The investigation used documentary research and statistical data analysis to provide a multidimensional and territorial reading of socio-ecological transformations affecting the agri-food system at Sierra Fluminense Region in the past few decades. A digital collection of maps was also built with the aim of analyzing, from a relational perspective, the dynamics of spatialization of conventional agricultural systems and ecologically based agricultural production. Semi-structured interviews and participant observation were conducted in interaction with farmers and members of organizations involved in agroecology and organic production networks particularly in the municipalities of Petrópolis, Teresópolis e Nova Friburgo. Management plans elaborated by farmers certified by the Association of Biological Farmers of the State of Rio de Janeiro (Associação de Agricultores Biológicos do Estado do Rio de Janeiro) were also analyzed. An important moment in the dialogue established with social actors in the territory was the organization of an interdisciplinary seminar involving actors and researchers exchanging views and experiences related to Agroecological Transitions in the Sierra Fluminense.The results achieved so far have been shared with the actors involved in the research in seminars and meetings.

Detailed timeline

 Three main political and institutional moments and streams of change can be identified in the trajectory of the agri-food system in Sierra Fluminense.

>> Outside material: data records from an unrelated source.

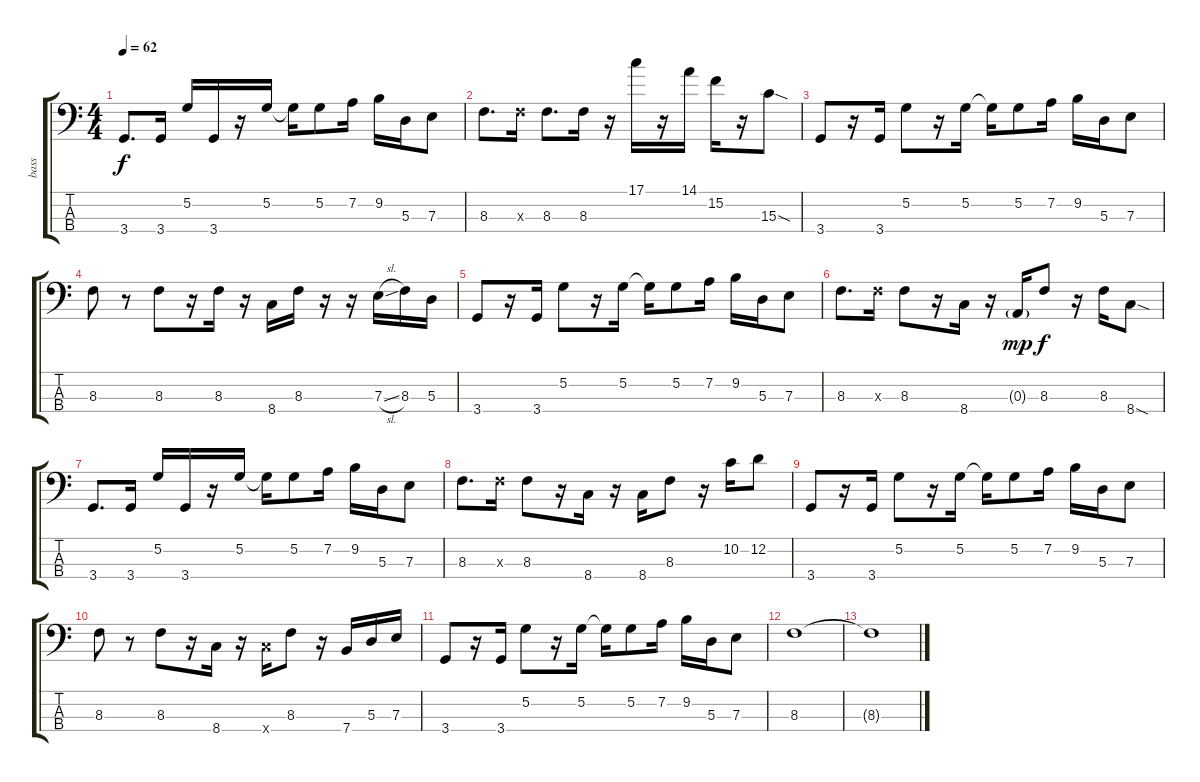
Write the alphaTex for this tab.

\track ("bass" "bass") {instrument electricbassfinger}
\staff {score tabs}
\tuning (G2 D2 A1 E1) {hide}
\ts (4 4)
\tempo 62
\clef f4
\ks c
3.4.8{d dy f} 3.4.16 5.2.16 3.4.16 r.16 5.2.16 5.2{t}.16 5.2.8 7.2.16 9.2.16 5.3.16 7.3.8 |
8.3.8{d} 8.3{x}.16 8.3.8{d} 8.3.16 r.16 17.1.16 r.16 14.1.16 15.2.16 r.16 15.3{sod}.8 |
3.4.8 r.16 3.4.16 5.2.8 r.16 5.2.16 5.2{t}.16 5.2.8 7.2.16 9.2.16 5.3.16 7.3.8 |
8.3.8 r.8 8.3.8 r.16 8.3.16 r.16 8.4.16 8.3.16 r.16 r.16 7.3{sl}.16 8.3.16 5.3.16 |
3.4.8 r.16 3.4.16 5.2.8 r.16 5.2.16 5.2{t}.16 5.2.8 7.2.16 9.2.16 5.3.16 7.3.8 |
8.3.8{d} 8.3{x}.16 8.3.8 r.16 8.4.16 r.16 0.3{g}.16{dy mp} 8.3.8{dy f} r.16 8.3.16 8.4{sod}.8 |
3.4.8{d} 3.4.16 5.2.16 3.4.16 r.16 5.2.16 5.2{t}.16 5.2.8 7.2.16 9.2.16 5.3.16 7.3.8 |
8.3.8{d} 8.3{x}.16 8.3.8 r.16 8.4.16 r.16 8.4.16 8.3.8 r.16 10.2.16 12.2.8 |
3.4.8 r.16 3.4.16 5.2.8 r.16 5.2.16 5.2{t}.16 5.2.8 7.2.16 9.2.16 5.3.16 7.3.8 |
8.3.8 r.8 8.3.8 r.16 8.4.16 r.16 8.4{x}.16 8.3.8 r.16 7.4.16 5.3.16 7.3.16 |
3.4.8 r.16 3.4.16 5.2.8 r.16 5.2.16 5.2{t}.16 5.2.8 7.2.16 9.2.16 5.3.16 7.3.8 |
8.3.1 |
8.3{t}.1
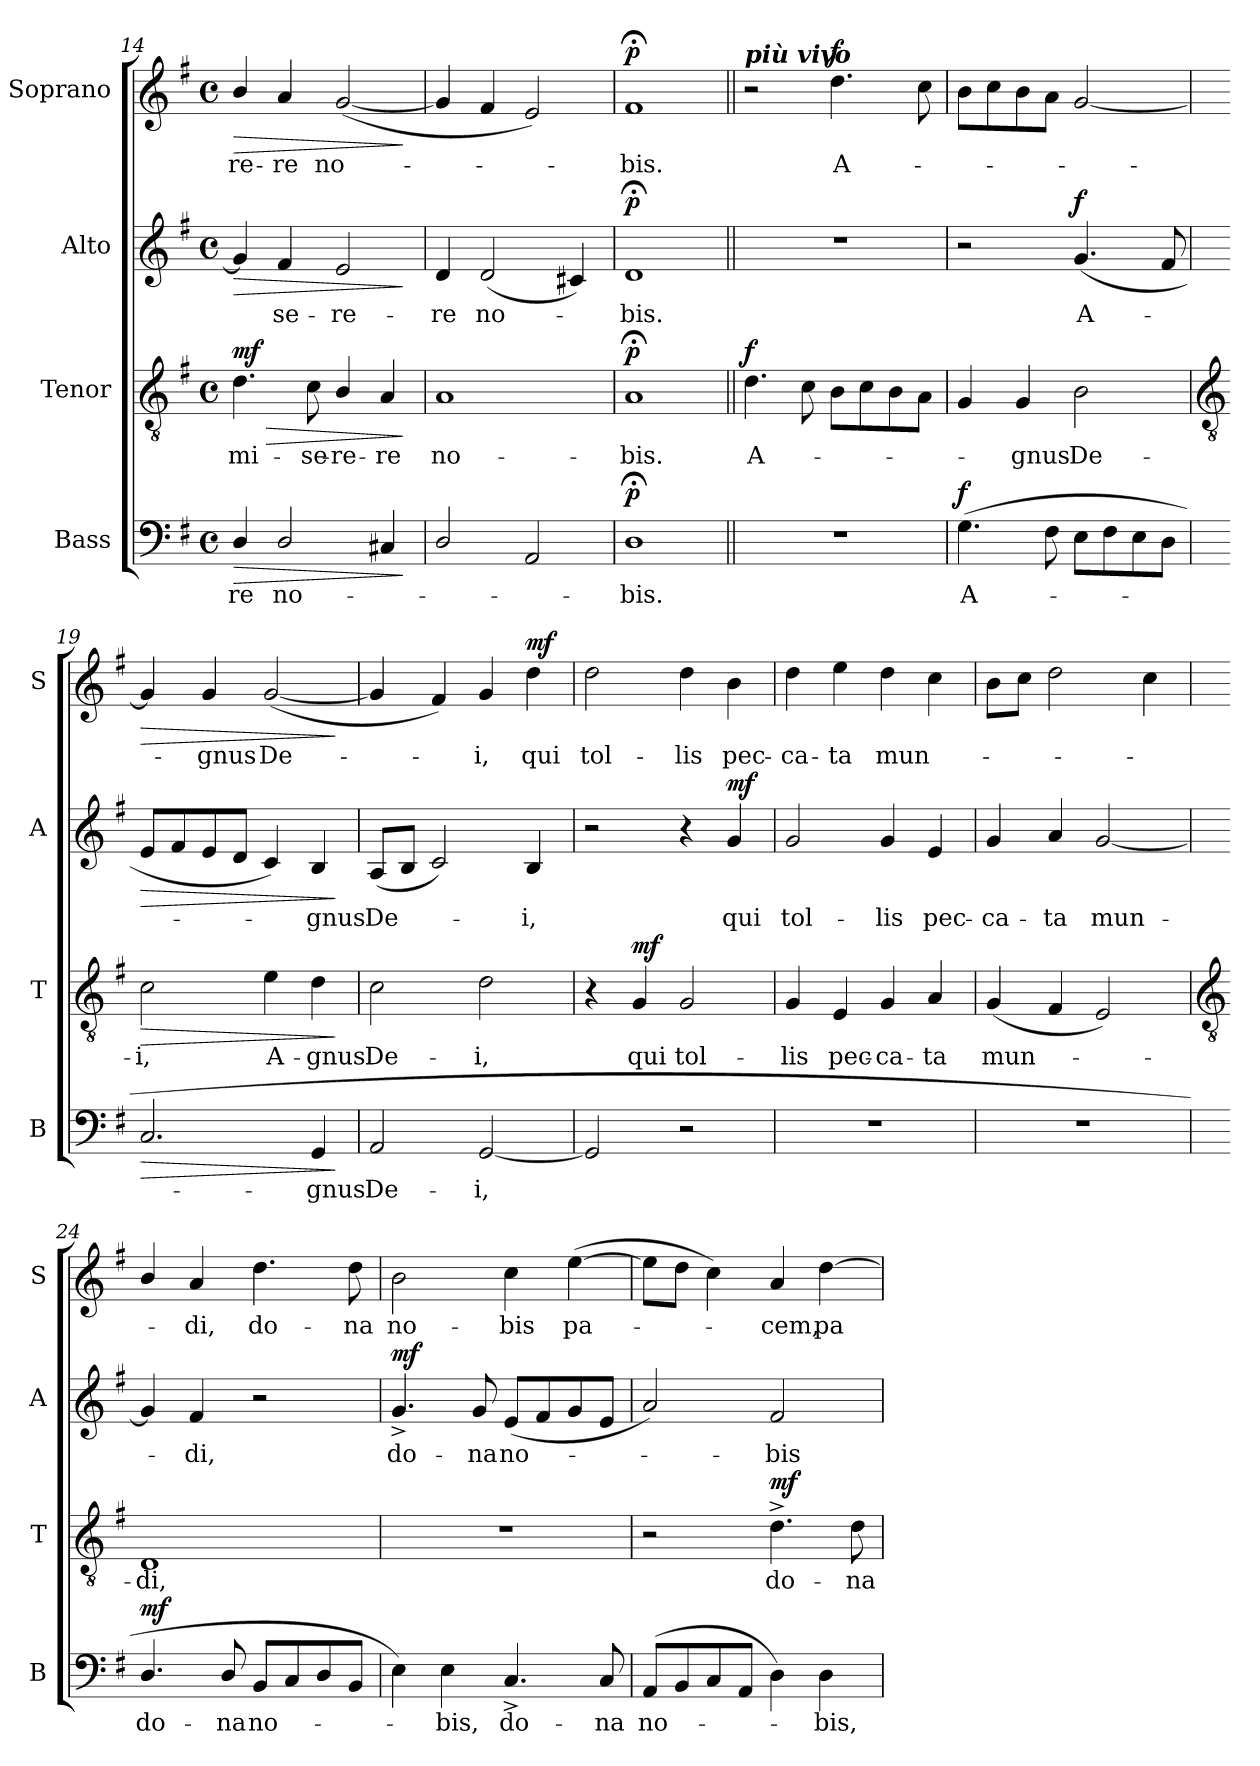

Between the 1960’s and the 1970’s the region was impacted by policies aiming to articulate industrialization, urbanization and the technological modernization of agriculture. Horticultural production was stimulated through different public policies and new market outlets were implemented around the operational units of a public company called Supply Centers of the State of Rio de Janeiro (CEASA). The expansion of the urban population in the Metropolitan Region of Rio de Janeiro contributed to the displacement of horticultural production to the Sierra Fluminense.

During the 1980’s and 1990’s the private sector expanded its influence in the production, distribution and consumption networks of vegetable crops operating in the region, affecting the composition of demand and imposing quality conventions. This period was also characterized by the densification across the region of a capillary network of private agents involved in the commercialization of pesticides, chemical fertilizers, among other inputs.

The time frame covering from the middle of the 1990’s to the present encompasses a period of construction, implementation and, more recently, weakening/destructuring of federal public policies for the strengthening of family farming. Since their creation, family farm policies enhanced the modernization of agriculture in Sierra Fluminense, mainly due to credit programs. From the beginning of the years 2000 on, the room for maneuver for actors engaged in processes of environmentalization of agriculture was expanded as organic production and agroecology began to be recognized, at least at some level, by social organizations and public institutions, as a potential way to enable the social and economic reproduction of family agricultures. The second half of the 2010s and the beginning of the 2020s were marked by multiple crises, including severe economic pressures, the Covid-19 pandemic, dramatic episodes of rain with floods and landslides (in 2022), and the deconstruction of different public policy instruments at the federal level, including food procurement programs targeting family farmers and the National Policy on Agroecology and Organic Production.